Food Fight: Arby’s Southwest Mini Egg Rolls

It’s only the first day of the new week, and I’m already subjecting myself to disgusting food products out of my sense of duty to provide you with desperately needed information.  Today won’t be a competition, but just an exhibition of the new limited time item on Arby’s menu: Southwest Mini Egg Roll.  They have a typical egg roll wrapping and are filled with a mix of chicken, corn, black beans, (I think) a little green chili, and some sort of liquid cheese sauce (I think a blend of the cheddar ooze they put on the melts and some other cheese).

Let’s start with a run down on the nutritional information for a small order (of four): 250 calories, 10g fat, 450mg sodium, 31g of carbs, 11g protein, 8% iron and 10% calcium.  You can find the nutrition information for the chili-lime ranch dipping sauce online, but since you’ll consume only a small amount of it, I’ve left it off.

I was surprised by how much protein they managed to get in, given the small amount of chicken.  But, I was more surprised by how much sodium and carbs they packed in there.
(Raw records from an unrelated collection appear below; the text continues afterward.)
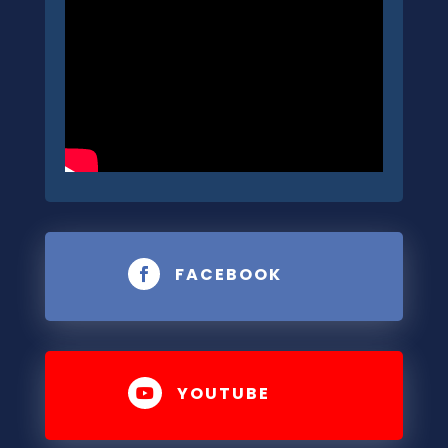
FACEBOOK

YOUTUBE

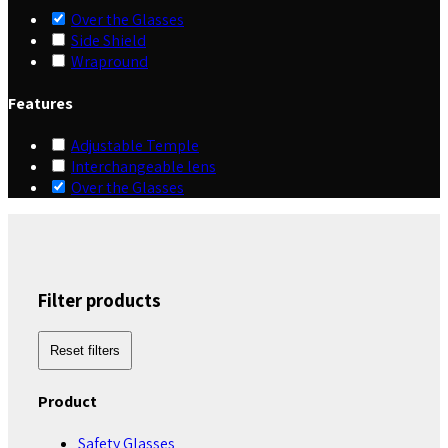
Over the Glasses
Side Shield
Wrapround
Features
Adjustable Temple
Interchangeable lens
Over the Glasses
Filter products
Reset filters
Product
Safety Glasses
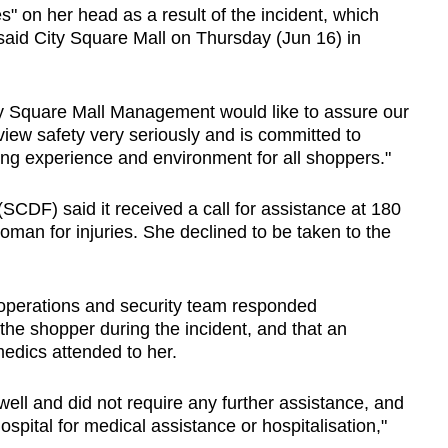
s" on her head as a result of the incident, which
aid City Square Mall on Thursday (Jun 16) in
ity Square Mall Management would like to assure our
iew safety very seriously and is committed to
ng experience and environment for all shoppers."
CDF) said it received a call for assistance at 180
an for injuries. She declined to be taken to the
s operations and security team responded
the shopper during the incident, and that an
dics attended to her.
well and did not require any further assistance, and
spital for medical assistance or hospitalisation,"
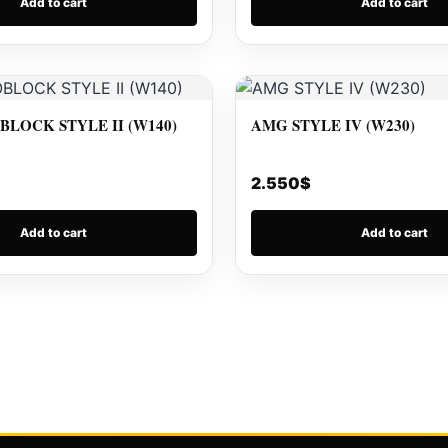
Add to cart
Add to cart
LOCK STYLE II (W140)
AMG STYLE IV (W230)
2.550
$
Add to cart
Add to cart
Nutrition wasn’t the worst thing going for these little guys though.  What makes the Arby’s mini egg roles a real loser is the value.  Each mini egg roll is truly mini, only maybe a little over an inch long, about the size of a large tatertot.  A small order of four weighs in at only 91 grams, but it’ll set you back $2.89.  With tax, you’re paying about 75 cents for each miniature ripoff.  My medium roast beef sandwich weighed in at 210g and only cost $3.99.  And now with Arby’s value menu, a small order of curly fries is a measly $1.  The mini egg rolls are definitely topping the list of worst values, not just at Arby’s, but at any fast food chain.
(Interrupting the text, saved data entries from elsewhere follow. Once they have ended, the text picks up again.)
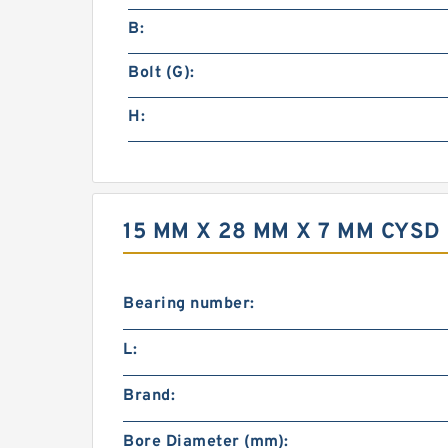
B:
Bolt (G):
H:
15 MM X 28 MM X 7 MM CYS
Bearing number:
L:
Brand:
Bore Diameter (mm):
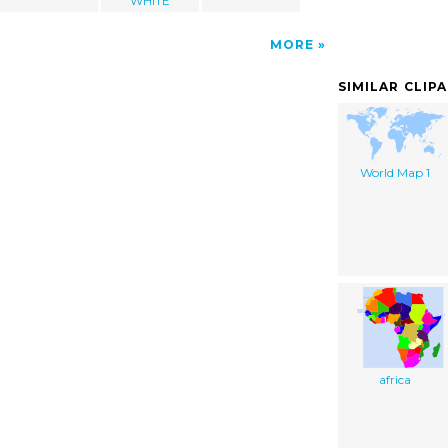
WHITE
MORE
SIMILAR CLIP
World Map 1
africa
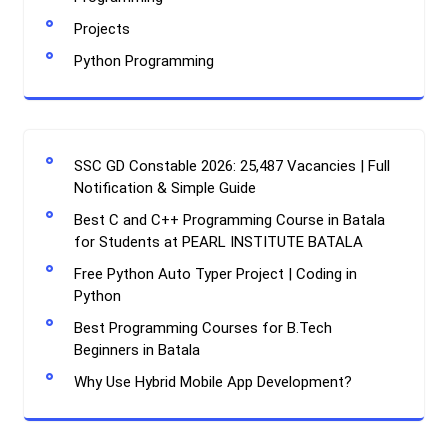
Projects
Python Programming
SSC GD Constable 2026: 25,487 Vacancies | Full
Notification & Simple Guide
Best C and C++ Programming Course in Batala
for Students at PEARL INSTITUTE BATALA
Free Python Auto Typer Project | Coding in
Python
Best Programming Courses for B.Tech
Beginners in Batala
Why Use Hybrid Mobile App Development?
The only really redeeming there about them is they weren’t as gross as I expected.  The cheese sauce was a bit unappetizing, especially when you don’t expect a quasi-molten liquid inside an egg role.  But, after accepting what they were trying to create, I found myself not particularly inclined to vomit.  If I was to grade all fastfood flavors on a curve, this would probably get a B-.

The verdict on this can only go one way though: unless you have three friends who are curious and want to split an order with you, skip this one.